[[ TEXT BLOCK open ]]
NASA and Space Launch System (SLS) Core Stage prime contractor Boeing recently resumed welding elements for the launch vehicle’s first flight after a technical issue suspended welding last year. A change to a welding tool in the Vertical Assembly Center (VAC) at the Michoud Assembly Facility (MAF) in New Orleans, Louisiana, had unintended consequences that in part disrupted the assembly and production schedule for the Core Stage and helped push the forecast target date for the first SLS launch on Exploration Mission-1 (EM-1) into 2019.
Weld strength issue:
The Core Stage consists of five major structural elements – the liquid oxygen (LOX) and liquid hydrogen (LH2) propellant tanks are the “wet” structures, while the engine section, intertank, and forward skirt are “dry.” Four of the five elements are welded, the bolted intertank structure being the only exception.
Welding of the structures is performed using a process called “self-reacting friction stir welding,” where a spinning pin is pushed into and moved through the material (an aluminum alloy) at high forces. In contrast to conventional friction stir welds, self-reacting friction stir welding uses two shoulders on opposite sides of the weld rather than a large structure/anvil on the opposite side of the pin.
“Basically what you have is…a root shoulder, which bolts to the weld head, you have the pin that runs through the middle of it, and you’ve got a crown shoulder and so the whole thing spins but the root gets pushed into the article and the crown that gets attached to the pin gets pulled into the article – so it’s self-reacting, it squeezes it together,” Steve Doering, manager of the SLS Stages Element Office, explained in an interview with NASASpaceflight.com. “So it’s a very complicated thing.”
“And then inside, the part that’s in the metal piece, in between the root and the shoulder has a thread pattern on it like a bolt – similar to a bolt,” he continued. “And what that thread pattern does is stir the material up when it plasticizes. So it mixes it and gets it uniform and you don’t get pockets of alloy, pieces of the alloy components leeching out and moving in places. It keeps it homogeneous.”
In the case of the Core Stage structures, the technology needed to weld the thickness of the material for the two propellant tanks is pushing the state of the art. “There’s going to be a lot of PhD’s coming out of this, in the weld arena,” Doering noted. Both the Core Stage LH2 and LOX propellant tanks are thicker welds than anyone is currently doing. The engine section and forward skirt dry structures are of a more typical thickness seen elsewhere in the industry.
[[ TEXT BLOCK closed ]]
[[ MATERIAL PROVIDED open ]]
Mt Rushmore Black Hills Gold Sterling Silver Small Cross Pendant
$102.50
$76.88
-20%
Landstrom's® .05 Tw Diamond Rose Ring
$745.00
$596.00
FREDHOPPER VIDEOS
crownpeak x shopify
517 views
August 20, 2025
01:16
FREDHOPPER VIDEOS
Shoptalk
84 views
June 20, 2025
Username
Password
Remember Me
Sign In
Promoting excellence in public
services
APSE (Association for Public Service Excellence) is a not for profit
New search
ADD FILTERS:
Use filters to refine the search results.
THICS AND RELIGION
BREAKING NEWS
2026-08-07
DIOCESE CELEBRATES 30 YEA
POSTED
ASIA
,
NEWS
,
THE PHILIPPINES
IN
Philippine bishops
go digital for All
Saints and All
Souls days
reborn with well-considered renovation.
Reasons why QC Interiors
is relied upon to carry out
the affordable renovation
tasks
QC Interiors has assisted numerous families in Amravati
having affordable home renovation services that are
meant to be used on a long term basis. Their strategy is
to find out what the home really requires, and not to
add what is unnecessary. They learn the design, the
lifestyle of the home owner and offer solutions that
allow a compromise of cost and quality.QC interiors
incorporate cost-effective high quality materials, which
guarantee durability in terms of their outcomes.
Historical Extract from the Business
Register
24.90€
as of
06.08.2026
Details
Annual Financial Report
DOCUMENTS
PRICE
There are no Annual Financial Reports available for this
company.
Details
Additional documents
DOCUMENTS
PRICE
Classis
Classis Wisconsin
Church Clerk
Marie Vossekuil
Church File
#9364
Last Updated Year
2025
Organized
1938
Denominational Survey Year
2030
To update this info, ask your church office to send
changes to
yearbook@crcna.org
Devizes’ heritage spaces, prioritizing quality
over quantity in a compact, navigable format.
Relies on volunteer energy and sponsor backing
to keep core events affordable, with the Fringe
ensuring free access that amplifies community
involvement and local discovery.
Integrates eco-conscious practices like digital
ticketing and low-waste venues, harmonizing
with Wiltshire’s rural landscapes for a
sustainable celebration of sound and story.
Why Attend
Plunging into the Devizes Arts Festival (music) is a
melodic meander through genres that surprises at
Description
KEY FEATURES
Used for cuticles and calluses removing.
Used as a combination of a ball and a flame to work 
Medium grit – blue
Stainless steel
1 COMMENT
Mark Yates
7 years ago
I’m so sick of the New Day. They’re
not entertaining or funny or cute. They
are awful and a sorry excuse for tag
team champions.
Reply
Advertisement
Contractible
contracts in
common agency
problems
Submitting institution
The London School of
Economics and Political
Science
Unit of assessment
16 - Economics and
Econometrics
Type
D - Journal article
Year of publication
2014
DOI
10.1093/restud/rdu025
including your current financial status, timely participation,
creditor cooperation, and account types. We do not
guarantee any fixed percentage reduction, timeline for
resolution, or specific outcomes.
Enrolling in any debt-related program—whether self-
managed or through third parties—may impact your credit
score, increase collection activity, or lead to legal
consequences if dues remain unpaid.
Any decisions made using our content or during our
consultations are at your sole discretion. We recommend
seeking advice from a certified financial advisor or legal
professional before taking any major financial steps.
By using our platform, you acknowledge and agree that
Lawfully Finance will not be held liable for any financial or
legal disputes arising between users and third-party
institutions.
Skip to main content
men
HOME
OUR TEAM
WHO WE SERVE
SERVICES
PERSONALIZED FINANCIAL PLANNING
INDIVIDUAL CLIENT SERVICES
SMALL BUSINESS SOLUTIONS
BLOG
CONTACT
[[ MATERIAL PROVIDED closed ]]
[[ MATERIAL PROVIDED open ]]
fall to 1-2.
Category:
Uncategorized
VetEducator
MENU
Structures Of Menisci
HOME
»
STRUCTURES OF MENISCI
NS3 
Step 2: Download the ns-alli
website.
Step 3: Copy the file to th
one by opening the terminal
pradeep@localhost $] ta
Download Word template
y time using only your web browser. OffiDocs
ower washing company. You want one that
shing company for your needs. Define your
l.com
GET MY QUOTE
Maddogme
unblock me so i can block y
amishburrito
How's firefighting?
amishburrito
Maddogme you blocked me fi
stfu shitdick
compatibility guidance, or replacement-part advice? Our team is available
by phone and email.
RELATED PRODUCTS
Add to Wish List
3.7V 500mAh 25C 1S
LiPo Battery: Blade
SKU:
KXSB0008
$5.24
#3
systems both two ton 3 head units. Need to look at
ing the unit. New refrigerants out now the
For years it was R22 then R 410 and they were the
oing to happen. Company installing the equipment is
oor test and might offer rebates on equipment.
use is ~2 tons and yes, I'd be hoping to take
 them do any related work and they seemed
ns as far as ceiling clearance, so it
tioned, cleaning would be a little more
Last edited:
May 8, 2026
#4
[[ MATERIAL PROVIDED closed ]]
### ACTIVITY
Revise the Core Stage welding text from "In the case" to "in the industry.", putting "limits of current technology" wherever "state of the art" appears.

### RESULT
In the case of the Core Stage structures, the technology needed to weld the thickness of the material for the two propellant tanks is pushing the limits of current technology. “There’s going to be a lot of PhD’s coming out of this, in the weld arena,” Doering noted. Both the Core Stage LH2 and LOX propellant tanks are thicker welds than anyone is currently doing. The engine section and forward skirt dry structures are of a more typical thickness seen elsewhere in the industry.